Segundo a O Antagonista, o nome de Zanatta surgiu organicamente na avaliação da ala conservadora do PL que enxerga nela uma fiel representante dos valores bolsonaristas. A pressão por essa escolha se intensificou com o apoio irrestrito do ex-deputado federal Eduardo Bolsonaro (PL-SP), conhecido por suas declarações inflamadas e defesa intransigente de posições radicais, que publicamente exaltou a “lealdade” da deputada catarinense. A medida visaria também atender ao desejo de Flávio em apresentar uma mulher na chapa presidencial – um movimento estrategicamente avaliado como potencial para ampliar seu alcance eleitoral e diminuir o antipático sentimento existente por parte de alguns segmentos do público, no que se busca reduzir índices de rejeição a sua imagem.
No entanto, nem todos dentro da legenda manifestam entusiasmo com essa opção. Uma facção pragmática do PL expressa ressalvas em relação à reputação de Zanatta, ligada ao debate sobre o acesso às armas e defesa individual – um tema que sempre gerou forte controvérsia no cenário político brasileiro. Além disso, a ala parteira defende priorizar nomes ligados ao agronegócio na composição da chapa presidencial, como é o caso da senadora Tereza Cristina (PL-CE), cuja experiência em gestão rural seria vista com maior simpatia pelo partido e que também poderia ser uma via para atrair votos.

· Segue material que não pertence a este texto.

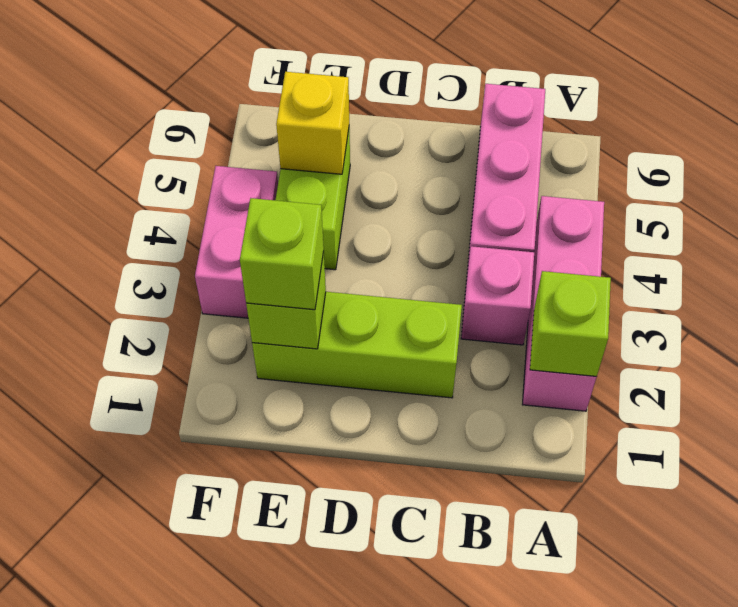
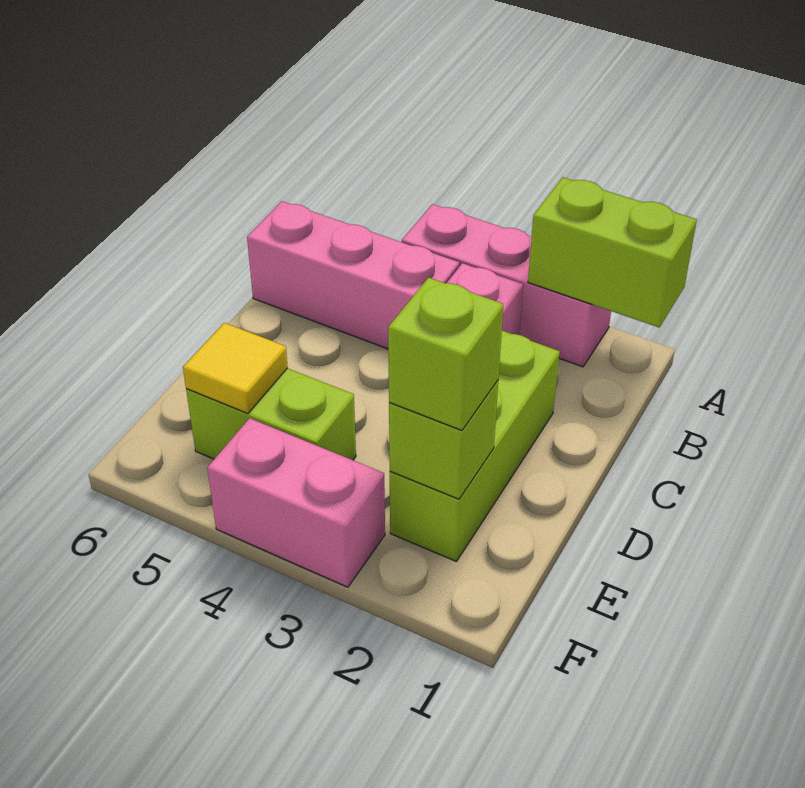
lime brick A2 level 2 -> lime brick A1:A2 level 2
yellow brick E5 level 2 -> yellow tile E5 level 2

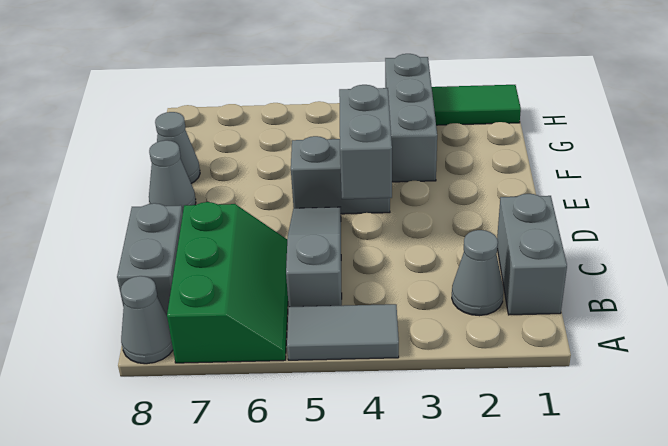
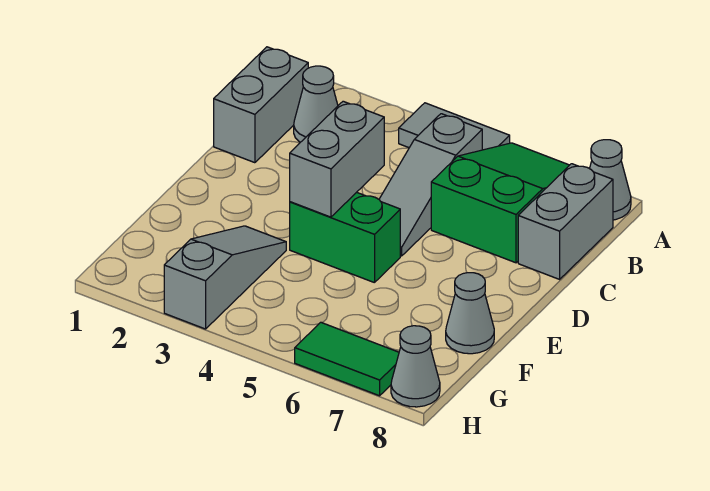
green slope A6:C7 level 1 top 7 -> green slope A6:C7 level 1 top C
grey brick E4:E5 level 1 -> green brick E4:E5 level 1
grey cone E8 level 1 -> grey cone H8 level 1
grey brick F3:H3 level 1 -> grey slope F3:H3 level 1 top H
green tile H1:H2 level 1 -> green tile H6:H7 level 1

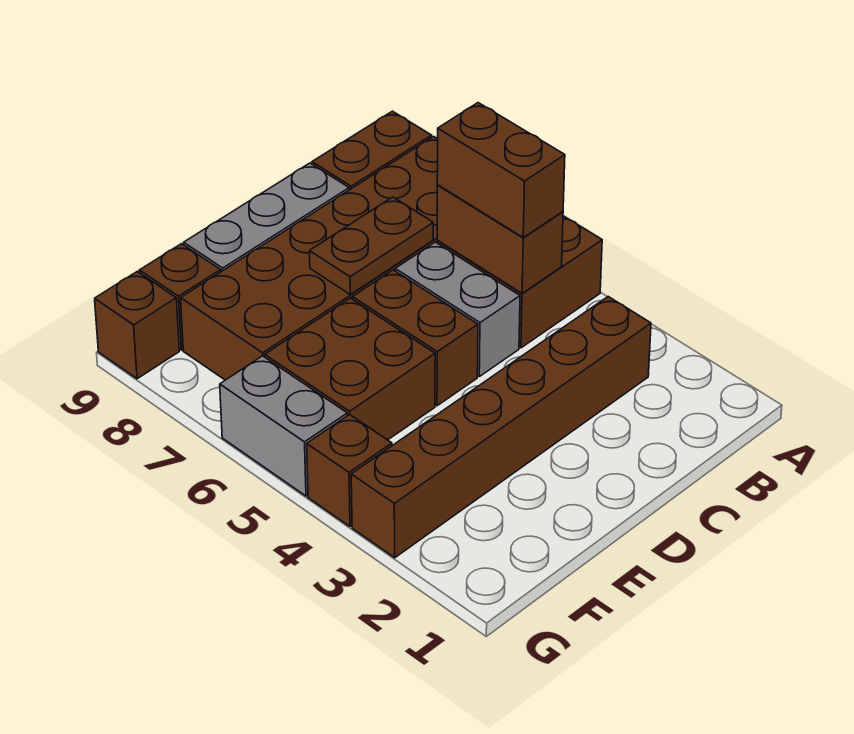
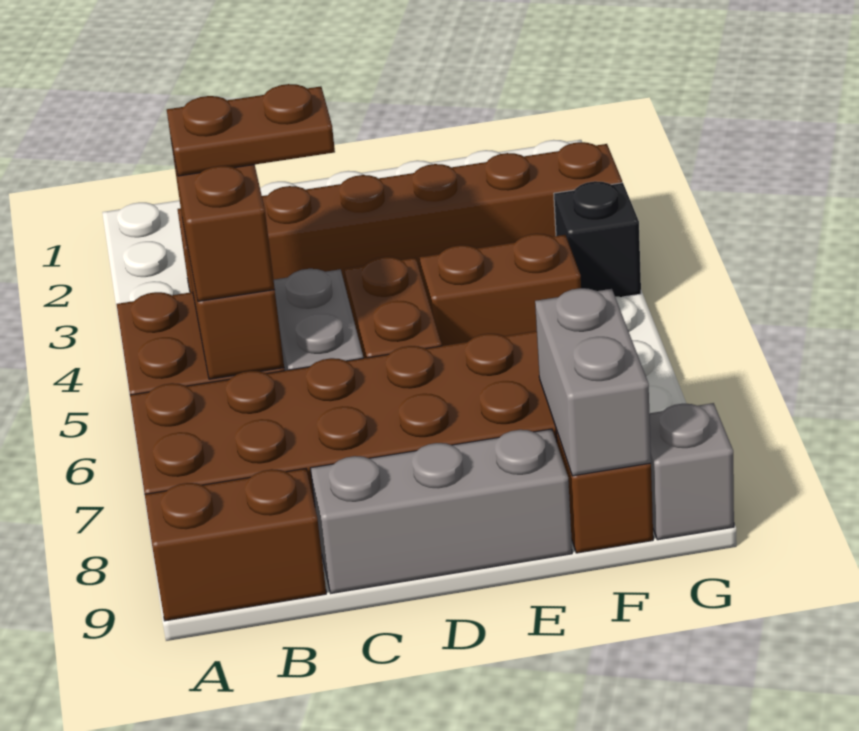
brown plate C7:D7 level 2 -> brown plate B5:C5 level 4
brown brick E5:F6 level 1 -> brown brick E5:F5 level 1
brown brick G4 level 1 -> black brick G4 level 1
grey brick G5:G6 level 1 -> grey brick F8:F9 level 2
brown brick G9 level 1 -> grey brick G9 level 1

Flávio Bolsonaro ainda não tomou decisão definitiva sobre a escolha de Zanatta ou qualquer outra candidata à vice, mas demonstra ter apreciado o gesto da parlamentar ao se colocar à disposição – um fato confirmado por interlocutores do senador após ela enviar mensagem em que manifestava seu interesse e vontade de contribuir com a campanha. Em declaração recente, Flávio já havia admitido considerar Tereza Cristina uma opção “sonho de consumo” como vice na chapa eleitoral, mas ressaltou sua ambição pessoal para se tornar senadora do Brasil – buscando a sucessão ao atual presidente do Senado da Republica.